«Sobre o lado esquerdo» (XX)

2005-04-29
Sabiniano

Nasce em Volterra (Toscana).
S. Gregório o Grande noneia-o
cardeal-diácono. Eleito Papa
no ano de 604. Abritui-se-lhe
a introdução dos sinos nas igrejas.
Morre no ano de 606.

Foi criança de uma vida aflautada: sobrou-lhe sempre o pão, todas as vezes a comida esteve quente, trutas assadas e perdizes cozidas, sol, os melhores morangos, leitão de um mês, os mais diversos queijos, água da serra, tudo.
De madrugada, houve amores na sua história: a água, o sol e o dia souberam-lhe sempre beijos.
Por Paula... o vinho foi tanto, que naquela noite colou bem junto ao peito um pouco daquele álcool doente e continuou pela manhã fora com vinho jovem: era o ano de 572 e o seu primeiro dia.
Paula, era, então, uma rapariga ovelha de casta e já boa terra trazia no coração.
Com Paula, Sabiniano ainda moço aprendeu a fiar oiro.
E tanto vindimou sonhos, que sem nunca a ter, nela sentiu uma água magoada.
Desta sorte, e como nunca soube nessa noite semear temporais, nos lábios, os sons da flauta de Paula e o seu vestuário foram para um novo amigo.
Fora dos primeiros amores, talvez o segundo ou terceiro, e pouco escolhidas ainda estavam as uvas para si.
A água, porém, ficou a bailar nos lábios.
Em céu sobre céu outras mulheres, como Júlia conheceu.
Por todo Abril seguinte andou com ela: moço ardido e em boca fresca era bom gastar Júlia e ganhá-la.
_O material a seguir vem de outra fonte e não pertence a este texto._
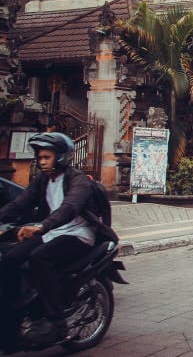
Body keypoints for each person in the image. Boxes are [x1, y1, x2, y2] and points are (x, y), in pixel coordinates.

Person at [0, 132, 115, 345]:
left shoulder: (77, 180)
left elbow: (69, 208)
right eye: (40, 157)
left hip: (78, 234)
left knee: (39, 258)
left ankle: (56, 321)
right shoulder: (43, 180)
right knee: (9, 259)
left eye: (47, 157)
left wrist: (41, 226)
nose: (42, 161)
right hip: (52, 232)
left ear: (60, 156)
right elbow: (20, 203)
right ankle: (11, 317)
Tornou-se líquido: recolhia a casa antes de a sentir deitada, a lua podia-a magoar, a lenha seria para tornar a gastar com ela, a melancia era no verão uma bebida fresca, o morango seria com ela uma bela sobremesa.
Mas o tempo é desleal e no mês seguinte perdi-a.
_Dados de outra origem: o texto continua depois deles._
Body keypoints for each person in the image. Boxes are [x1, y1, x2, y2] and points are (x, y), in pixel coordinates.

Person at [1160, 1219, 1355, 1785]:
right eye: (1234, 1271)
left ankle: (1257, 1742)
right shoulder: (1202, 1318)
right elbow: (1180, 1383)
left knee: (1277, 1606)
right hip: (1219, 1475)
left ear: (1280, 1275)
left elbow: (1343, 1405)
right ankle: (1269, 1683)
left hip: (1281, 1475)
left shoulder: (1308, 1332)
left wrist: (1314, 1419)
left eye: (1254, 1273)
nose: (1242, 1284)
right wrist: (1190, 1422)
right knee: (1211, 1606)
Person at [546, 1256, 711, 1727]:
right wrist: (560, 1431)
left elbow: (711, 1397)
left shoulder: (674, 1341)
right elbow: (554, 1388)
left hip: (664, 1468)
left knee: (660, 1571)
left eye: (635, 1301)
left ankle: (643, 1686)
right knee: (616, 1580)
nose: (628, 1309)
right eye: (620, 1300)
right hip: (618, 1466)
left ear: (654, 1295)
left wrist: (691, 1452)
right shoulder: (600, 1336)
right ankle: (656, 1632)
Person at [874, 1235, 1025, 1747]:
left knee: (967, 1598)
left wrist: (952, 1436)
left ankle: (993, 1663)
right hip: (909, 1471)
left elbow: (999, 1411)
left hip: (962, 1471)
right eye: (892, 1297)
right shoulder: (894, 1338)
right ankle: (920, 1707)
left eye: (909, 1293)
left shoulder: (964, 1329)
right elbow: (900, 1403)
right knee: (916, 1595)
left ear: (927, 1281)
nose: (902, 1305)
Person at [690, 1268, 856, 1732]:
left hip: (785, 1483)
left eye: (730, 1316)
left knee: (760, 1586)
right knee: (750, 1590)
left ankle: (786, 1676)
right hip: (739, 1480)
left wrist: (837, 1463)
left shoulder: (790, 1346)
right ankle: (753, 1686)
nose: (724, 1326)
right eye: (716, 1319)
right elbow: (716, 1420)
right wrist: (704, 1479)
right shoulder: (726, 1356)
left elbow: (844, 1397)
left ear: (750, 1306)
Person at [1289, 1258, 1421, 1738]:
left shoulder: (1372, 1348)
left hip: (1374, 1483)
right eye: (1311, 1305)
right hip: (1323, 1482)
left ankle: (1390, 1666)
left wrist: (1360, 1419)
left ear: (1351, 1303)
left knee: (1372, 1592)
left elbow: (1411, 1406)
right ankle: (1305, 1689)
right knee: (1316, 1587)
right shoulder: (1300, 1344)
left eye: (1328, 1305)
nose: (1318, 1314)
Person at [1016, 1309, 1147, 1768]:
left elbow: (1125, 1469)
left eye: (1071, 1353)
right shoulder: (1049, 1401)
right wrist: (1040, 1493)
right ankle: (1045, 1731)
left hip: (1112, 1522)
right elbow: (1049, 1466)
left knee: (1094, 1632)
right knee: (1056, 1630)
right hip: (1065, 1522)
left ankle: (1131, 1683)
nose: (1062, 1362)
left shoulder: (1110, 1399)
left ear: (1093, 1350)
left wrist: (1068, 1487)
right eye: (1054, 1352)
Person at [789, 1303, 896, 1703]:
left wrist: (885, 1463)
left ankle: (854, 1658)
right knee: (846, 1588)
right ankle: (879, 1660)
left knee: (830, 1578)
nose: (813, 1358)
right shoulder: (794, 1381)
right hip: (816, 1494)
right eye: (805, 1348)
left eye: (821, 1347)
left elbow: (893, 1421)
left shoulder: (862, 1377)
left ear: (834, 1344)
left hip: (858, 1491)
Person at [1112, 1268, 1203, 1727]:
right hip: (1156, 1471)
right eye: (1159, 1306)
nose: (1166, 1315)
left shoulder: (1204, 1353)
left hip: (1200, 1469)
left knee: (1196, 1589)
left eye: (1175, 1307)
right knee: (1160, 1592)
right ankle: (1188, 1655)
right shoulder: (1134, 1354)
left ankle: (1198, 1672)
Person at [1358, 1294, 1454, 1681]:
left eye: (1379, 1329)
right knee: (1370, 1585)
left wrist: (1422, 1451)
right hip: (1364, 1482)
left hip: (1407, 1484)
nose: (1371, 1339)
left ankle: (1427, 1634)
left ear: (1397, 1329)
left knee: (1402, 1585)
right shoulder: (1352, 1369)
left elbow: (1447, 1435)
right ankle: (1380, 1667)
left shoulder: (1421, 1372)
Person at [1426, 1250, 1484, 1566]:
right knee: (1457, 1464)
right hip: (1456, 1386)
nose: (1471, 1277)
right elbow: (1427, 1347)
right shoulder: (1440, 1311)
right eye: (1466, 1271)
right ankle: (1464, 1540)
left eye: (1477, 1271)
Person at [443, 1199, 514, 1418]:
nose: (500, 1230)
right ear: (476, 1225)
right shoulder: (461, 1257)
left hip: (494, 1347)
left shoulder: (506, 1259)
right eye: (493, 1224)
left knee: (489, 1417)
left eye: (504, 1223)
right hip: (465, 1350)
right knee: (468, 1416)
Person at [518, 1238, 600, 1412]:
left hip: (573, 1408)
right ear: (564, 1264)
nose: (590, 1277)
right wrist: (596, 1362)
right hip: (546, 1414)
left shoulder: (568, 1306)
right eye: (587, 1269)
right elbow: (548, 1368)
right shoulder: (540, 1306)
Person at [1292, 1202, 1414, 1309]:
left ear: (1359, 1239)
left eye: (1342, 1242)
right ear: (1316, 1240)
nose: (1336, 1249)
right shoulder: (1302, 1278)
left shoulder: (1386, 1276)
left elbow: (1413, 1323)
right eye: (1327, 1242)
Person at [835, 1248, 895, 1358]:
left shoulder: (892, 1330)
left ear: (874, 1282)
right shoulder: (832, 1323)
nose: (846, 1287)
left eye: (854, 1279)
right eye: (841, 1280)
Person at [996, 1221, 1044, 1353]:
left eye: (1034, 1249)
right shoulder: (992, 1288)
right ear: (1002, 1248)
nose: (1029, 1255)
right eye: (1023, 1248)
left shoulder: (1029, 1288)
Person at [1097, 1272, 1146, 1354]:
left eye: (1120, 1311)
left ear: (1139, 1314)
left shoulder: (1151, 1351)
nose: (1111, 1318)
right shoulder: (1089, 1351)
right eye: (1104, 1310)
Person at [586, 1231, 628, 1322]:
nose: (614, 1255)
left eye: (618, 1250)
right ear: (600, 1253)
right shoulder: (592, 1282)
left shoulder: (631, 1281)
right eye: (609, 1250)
Digamos que a vida de aflautada começou a tornar-se bebedora: estava o coração onde era a inquietação.
É certo, houve mais amores, os olhos são água e a alegria e o sonho quanto maiores, tanto melhores.
Começa, então, a transportar saudades de uma para outra região e tanto leva para Nápoles o saber fiar oiro, como traz a Roma a lua que podia ter magoado Júlia.
Um dia: de criança aflautada desliza a sumo pontífice, realidade triste, muito triste e mansa, num novo corpo.
O que se passou, não sei: desta sorte, o tempo ou a vida sinta cada um de vós como queira.
Estamos no ano de 604: os olhos já longe desse tempo, insensíveis mesmo, o coração ainda perto, indiferente quase.
Com Sabiniano.
Circunstancialmente com a história dos bispos de Roma: houve quem fosse elevado ao Papado por imperatrizes, reformasse os costumes eclesiásticos, revisse a liturgia, combatesse os hereges, morresse de peste, estreasse a extrema-unção, acabasse os dias no cárcere ou vendesse grande erudição e piedade.
Quem seu carro unta, seus bois ajuda.
De Sabiniano, poucas coisas a dizer: o que os olhos não mostram, o coração inventa.
Quando se sentou pela primeira vez na cadeira pontifícia não esqueceu as manhãs de Abril, os doces dias de Outono, a água fria e bonita, o bom vinho, a arte de fiar oiro, a lenha de Dezembro, a sombra dos carvalhos: os seus amores.
E com saudável dor nos cabelos, água e oiro no corpo, prometeu nunca esquecer a sua antiga vida.
Num pronto, lembrou Paula a som: podia ser o do vento, o da água, acima de todos, o de uma flauta.
Acabado, mostrou-se-lhe o tempo em que era moço ardido e apareceu o nome de Júlia, cheiroso como o coração de uma melancia, aflautado como o seu, a menear como um sino.
Silenciosamente, chamou os mais livres sineiros de Roma e encomendou-lhes sinos, para espalhar por todas as igrejas e capelas de Roma e do mundo: acabava de se explicar ao coração.
De si, pouco ou nada os hagiógrafos deixaram escrito.
Lê-se numa enciclopédia do século dezanove que introduziu o uso dos sinos nas igrejas.